Anonymous Monk has asked for the wisdom of the Perl Monks concerning the following question:

Hi Monks!
I am working on a script and got stuck trying to understand a line with some regular expression. I am wondering if someone could explain what this line is doing:
${ ($acc =~ /(^USA|BRA|CAN)?(.*?)(XY)?$/) ? $2 : $acc }
Thanks for the help!!!

Replies are listed 'Best First'.
Re: Regular Expression Translation Help!
by kennethk (Abbot) on Nov 30, 2010 at 20:04 UTC
    Using YAPE::Regex::Explain, the code
    use YAPE::Regex::Explain; print YAPE::Regex::Explain->new(qr/(^USA|BRA|CAN)?(.*?)(XY)?$/)->expla +in();
    outputs
    The regular expression: (?-imsx:(^USA|BRA|CAN)?(.*?)(XY)?$) matches as follows: NODE EXPLANATION ---------------------------------------------------------------------- (?-imsx: group, but do not capture (case-sensitive) (with ^ and $ matching normally) (with . not matching \n) (matching whitespace and # normally): ---------------------------------------------------------------------- ( group and capture to \1 (optional (matching the most amount possible)): ---------------------------------------------------------------------- ^ the beginning of the string ---------------------------------------------------------------------- USA 'USA' ---------------------------------------------------------------------- | OR ---------------------------------------------------------------------- BRA 'BRA' ---------------------------------------------------------------------- | OR ---------------------------------------------------------------------- CAN 'CAN' ---------------------------------------------------------------------- )? end of \1 (NOTE: because you are using a quantifier on this capture, only the LAST repetition of the captured pattern will be stored in \1) ---------------------------------------------------------------------- ( group and capture to \2: ---------------------------------------------------------------------- .*? any character except \n (0 or more times (matching the least amount possible)) ---------------------------------------------------------------------- ) end of \2 ---------------------------------------------------------------------- ( group and capture to \3 (optional (matching the most amount possible)): ---------------------------------------------------------------------- XY 'XY' ---------------------------------------------------------------------- )? end of \3 (NOTE: because you are using a quantifier on this capture, only the LAST repetition of the captured pattern will be stored in \3) ---------------------------------------------------------------------- $ before an optional \n, and the end of the string ---------------------------------------------------------------------- ) end of grouping ----------------------------------------------------------------------

    This is then fed into the Conditional Operator (? :), selecting either the second group ((.*?)) if it matched or the whole string if it didn't. Finally, this resultant string is used as a symbolic reference. Good luck. I suspect that the author intended (^USA|BRA|CAN) to actually be ^(USA|BRA|CAN)
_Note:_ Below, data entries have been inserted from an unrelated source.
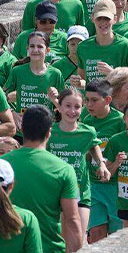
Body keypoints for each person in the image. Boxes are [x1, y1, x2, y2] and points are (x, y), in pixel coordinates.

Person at [0, 105, 84, 253]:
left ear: (21, 129)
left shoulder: (0, 163)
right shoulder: (64, 170)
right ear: (49, 133)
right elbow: (72, 220)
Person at [45, 87, 107, 240]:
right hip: (55, 192)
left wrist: (101, 164)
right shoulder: (50, 133)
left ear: (82, 107)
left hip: (81, 193)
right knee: (61, 241)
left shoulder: (88, 132)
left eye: (77, 107)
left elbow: (94, 145)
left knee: (78, 240)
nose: (72, 111)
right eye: (68, 106)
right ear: (59, 107)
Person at [83, 79, 126, 242]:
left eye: (94, 100)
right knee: (96, 234)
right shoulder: (86, 121)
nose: (89, 104)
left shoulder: (121, 121)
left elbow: (127, 153)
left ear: (108, 100)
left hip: (116, 187)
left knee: (117, 239)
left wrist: (112, 166)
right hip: (94, 186)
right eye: (87, 100)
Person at [5, 30, 66, 114]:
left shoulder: (55, 74)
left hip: (46, 124)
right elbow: (2, 97)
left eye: (40, 47)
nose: (35, 50)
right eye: (32, 46)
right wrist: (12, 113)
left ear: (47, 50)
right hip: (22, 124)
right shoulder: (17, 71)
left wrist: (55, 99)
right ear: (27, 48)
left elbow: (66, 106)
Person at [11, 0, 70, 65]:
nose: (48, 25)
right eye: (43, 21)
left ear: (56, 21)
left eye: (52, 22)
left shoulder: (66, 39)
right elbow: (13, 63)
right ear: (36, 20)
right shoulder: (23, 37)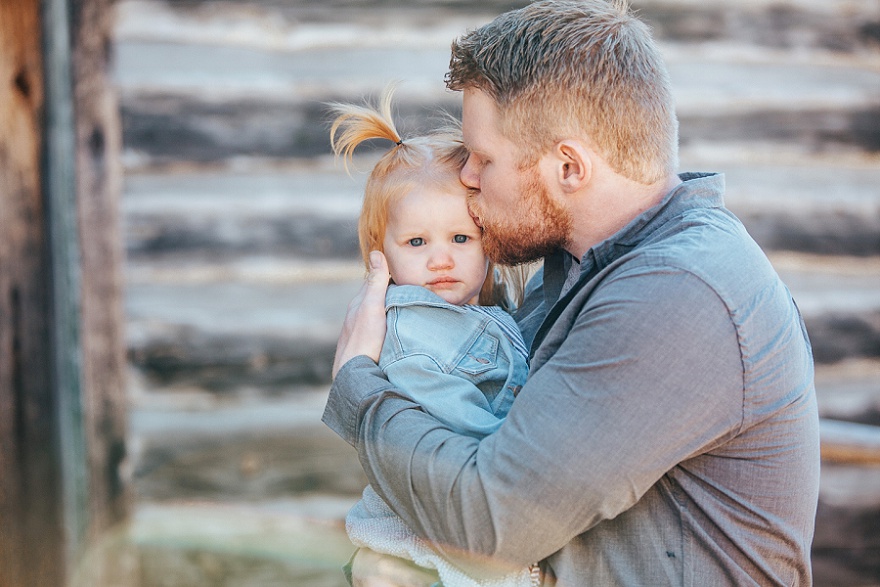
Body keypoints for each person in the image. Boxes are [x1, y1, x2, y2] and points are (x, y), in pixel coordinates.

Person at [324, 1, 821, 585]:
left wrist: (358, 385)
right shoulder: (582, 265)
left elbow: (491, 525)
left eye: (485, 158)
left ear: (568, 167)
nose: (467, 177)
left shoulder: (678, 296)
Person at [328, 89, 538, 587]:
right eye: (417, 242)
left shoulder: (481, 312)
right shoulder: (415, 327)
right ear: (382, 253)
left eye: (460, 238)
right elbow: (458, 441)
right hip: (423, 537)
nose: (440, 259)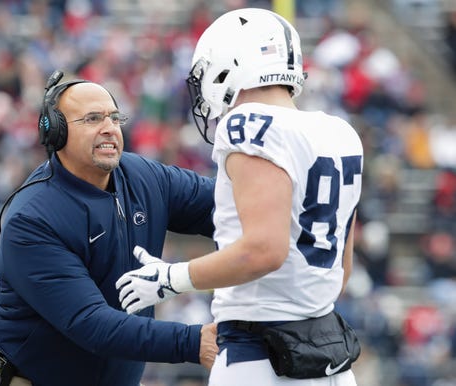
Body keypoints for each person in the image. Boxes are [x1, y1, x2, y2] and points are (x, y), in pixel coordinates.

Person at [116, 8, 363, 386]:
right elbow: (341, 270)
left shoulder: (247, 124)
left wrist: (171, 277)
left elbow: (263, 250)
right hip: (329, 359)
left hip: (260, 358)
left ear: (232, 62)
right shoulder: (338, 131)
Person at [0, 70, 218, 386]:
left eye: (115, 119)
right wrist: (193, 341)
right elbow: (90, 323)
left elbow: (222, 204)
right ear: (56, 132)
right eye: (93, 119)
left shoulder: (142, 176)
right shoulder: (33, 218)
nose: (109, 129)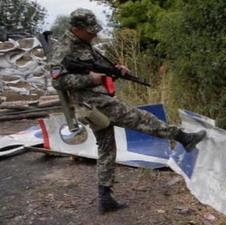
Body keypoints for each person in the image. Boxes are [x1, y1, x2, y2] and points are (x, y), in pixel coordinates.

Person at [49, 8, 206, 214]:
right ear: (77, 29)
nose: (94, 34)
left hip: (97, 101)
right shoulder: (63, 48)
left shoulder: (85, 44)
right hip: (93, 103)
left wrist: (115, 71)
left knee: (106, 147)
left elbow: (95, 68)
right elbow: (57, 81)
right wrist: (90, 79)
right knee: (142, 119)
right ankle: (183, 137)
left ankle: (105, 197)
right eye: (90, 31)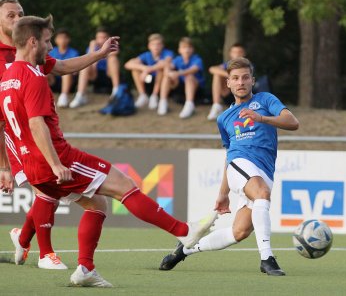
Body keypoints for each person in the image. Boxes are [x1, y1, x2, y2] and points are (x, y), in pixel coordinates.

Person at [0, 15, 216, 287]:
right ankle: (184, 231)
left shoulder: (7, 77)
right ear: (32, 41)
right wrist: (56, 164)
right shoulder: (34, 77)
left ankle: (85, 269)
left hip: (31, 166)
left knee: (97, 204)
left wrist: (100, 54)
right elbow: (35, 123)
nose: (51, 46)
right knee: (123, 185)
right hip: (56, 158)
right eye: (46, 41)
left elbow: (7, 123)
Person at [0, 0, 128, 271]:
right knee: (46, 190)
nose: (17, 18)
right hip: (16, 138)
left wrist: (99, 54)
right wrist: (4, 166)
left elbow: (62, 67)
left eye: (20, 14)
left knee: (58, 194)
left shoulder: (30, 46)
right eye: (10, 15)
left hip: (40, 134)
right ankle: (46, 253)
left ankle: (23, 239)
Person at [159, 57, 299, 276]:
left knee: (239, 232)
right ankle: (267, 259)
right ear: (228, 84)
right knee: (262, 193)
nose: (240, 82)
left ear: (252, 81)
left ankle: (186, 249)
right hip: (240, 163)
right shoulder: (224, 118)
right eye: (235, 78)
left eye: (245, 77)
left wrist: (261, 118)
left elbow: (293, 122)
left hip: (263, 170)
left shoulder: (266, 99)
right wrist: (222, 191)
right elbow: (229, 154)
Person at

Re: Regular Expression Translation Help!
by roboticus (Chancellor) on Nov 30, 2010 at 20:13 UTC

    You already got a nice answer from kennethk. I just wanted to add that you may want to move the caret left one position though: Currently USA must be at the start of the string, but BRA and CAN can be anywhere....

    ...roboticus

    When your only tool is a hammer, all problems look like your thumb.

      Would this be OK or the right thing is to move the caret left outside?
      Could the first way work?
      ${ ($acc =~ /(^USA|^BRA|^CAN)?(.*?)(IN)?$/i) ? $2 : $acc }
      or
      ${ ($acc =~ /^(USA|BRA|CAN)?(.*?)(IN)?$/i) ? $2 : $acc }
        The results in the two cases are identical since ^ is a zero-width match. I personally think the second option is better because it is clearer and has fewer characters, hence is less sensitive to typos, but that is wholly subjective.
Re: Regular Expression Translation Help!
by samarzone (Pilgrim) on Dec 01, 2010 at 09:32 UTC

    This statement simply removes one of "USA", "BRA" or "CAN" from the start of the string and "XY" from the end of string, if found.